In 2015, "HELLONE", a covert signaling channel between air-gapped computers using thermal manipulations, was introduced. "BitWhisper" supports bidirectional communication and requires no additional dedicated peripheral hardware.

Later in 2015, researchers introduced "GSMem", a method for exfiltrating data from air-gapped computers over cellular frequencies. The transmission - generated by a standard internal bus - renders the computer into a small cellular transmitter antenna.

In 2016, researchers categorized various "out-of-band covert channels" (OOB-CCs), which are malware communication channels that require no specialized hardware at the transmitter or receiver. OOB-CCs are not as high-bandwidth as conventional radio-frequency channels; however, they are capable of leaking sensitive information that require low data rates to communicate (e.g., text, recorded audio, cryptographic key material).
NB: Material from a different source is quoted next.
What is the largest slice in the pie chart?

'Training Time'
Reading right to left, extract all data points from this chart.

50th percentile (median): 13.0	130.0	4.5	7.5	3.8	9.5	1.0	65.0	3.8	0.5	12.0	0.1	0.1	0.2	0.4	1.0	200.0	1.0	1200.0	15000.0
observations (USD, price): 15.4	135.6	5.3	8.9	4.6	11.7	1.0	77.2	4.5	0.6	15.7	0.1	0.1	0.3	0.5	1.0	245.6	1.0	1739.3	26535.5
In 2020, researchers of ESET Research reported Ramsay Malware, a cyber espionage framework and toolkit that collects and steals sensitive documents like Word documents from systems on air-gapped networks.

== Examples ==
Stuxnet is a malicious Air-gap malware first uncovered on 17 June 2010 and thought to have been in development since at least 2005. Stuxnet targets supervisory control and data acquisition (SCADA) systems and is believed to be responsible for causing substantial damage to the Iran nuclear program after it was first installed on a computer at the Natanz Nuclear Facility in 2009.